Fotografía de André Cruchaga
INTERIORES
Desde los interiores de la mesa, la tela amarilla del candil,
el relieve de los objetos alrededor de mis ojos, las manos aun solo
en la aldaba de la puerta, —hacia el fondo, el día avanza en mi cabeza,
como cualquier despojo en el albedrío de la sal.
Consumidas las semanas, nadie se acuerda del calendario,
algunos dolores son demasiadas tumbas para el alma;
las alegrías, vienen acompañadas de lápidas o almohadas,
toda fosforescencia siempre tiene fronteras imaginarias:
la noche es lo más visible cuando nos quema las sienes,
lo invisible es el hilo de la racionalidad que anhelamos juntos.
Cada vez el infinito desangra las lluvias inefables: hay relámpagos
que atraviesan el infinito con ojos de vértigo;
en cada viento afilado en el cuerpo, el universo zozobra
con sus paraguas rotos, la palpitación de los elásticos se torna
puñales; al borde las vísceras, la antesala a espejos distorsionados.
De cada precipicio brotan espejeos incendiados, un trozo
de sábana alimenta los poros, cada movimiento que nace
de la campana de la saliva, los días impares de la semana, el báculo
del ciego alrededor de los barrotes de la niebla.

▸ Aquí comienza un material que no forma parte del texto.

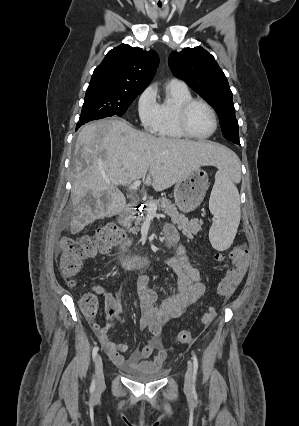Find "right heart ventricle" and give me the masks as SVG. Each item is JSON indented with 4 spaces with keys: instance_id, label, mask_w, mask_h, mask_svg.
<instances>
[{
    "instance_id": "obj_1",
    "label": "right heart ventricle",
    "mask_w": 299,
    "mask_h": 426,
    "mask_svg": "<svg viewBox=\"0 0 299 426\" xmlns=\"http://www.w3.org/2000/svg\"><path fill=\"white\" fill-rule=\"evenodd\" d=\"M192 98V94L185 84L169 82L165 88V95L158 103V123L155 133L166 139H182L177 123V113L180 106Z\"/></svg>"
}]
</instances>
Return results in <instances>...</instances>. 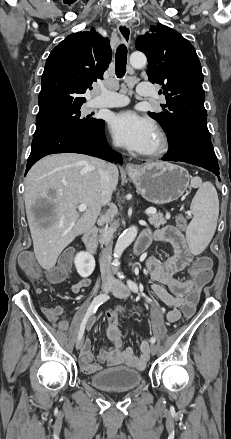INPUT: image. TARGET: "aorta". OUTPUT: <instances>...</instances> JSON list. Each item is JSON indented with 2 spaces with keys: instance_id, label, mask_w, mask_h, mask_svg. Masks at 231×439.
I'll return each mask as SVG.
<instances>
[{
  "instance_id": "1",
  "label": "aorta",
  "mask_w": 231,
  "mask_h": 439,
  "mask_svg": "<svg viewBox=\"0 0 231 439\" xmlns=\"http://www.w3.org/2000/svg\"><path fill=\"white\" fill-rule=\"evenodd\" d=\"M147 58L142 52H134L130 56V64L134 68H142L146 65ZM138 233L136 226L126 229L118 238L114 248V264L119 265V259L124 250L134 241ZM118 275L120 273L118 272Z\"/></svg>"
}]
</instances>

Cada objeto tiene su propio laberinto, la lluvia que emerge
sin aniquilarse, el monasterio de la angustia en el absoluto
de la memoria: viajamos desde la cópula fugaz del vuelo, desde
los nudos del pájaro del posible desvarío de la sombras enquistadas
en el rompeolas de la ebriedad.
Somos desde el incendio de nuestra propia alma, el todo y la nada
asidos de las manos, la furia del torrente en los ojos,
los estrechos caminos de la clavícula de la Esperanza, la infinitud
de las paredes a la hora del sueño, la caligrafía escarlata
de la catástrofe, quizá la melódica purificada en la propia ceniza.
No cabe tanta erosión en las colillas de la respiración,
—hoy, todos los caminos son inciertos, los cubre el humo,
el desfile de los pensamientos calcinados, el establo del cielo,
envuelto en harapos, el hilo de la garganta enredado en el paladar
duro de las viejas consignas. Sí, todos los caminos son inciertos:
recorremos el pozo hondo de las estrellas endurecidas,
del precipicio de las lanzas de la incineración; en la espalda llevamos
porciones de azufre, sortijas que la noche nos avienta a los ojos.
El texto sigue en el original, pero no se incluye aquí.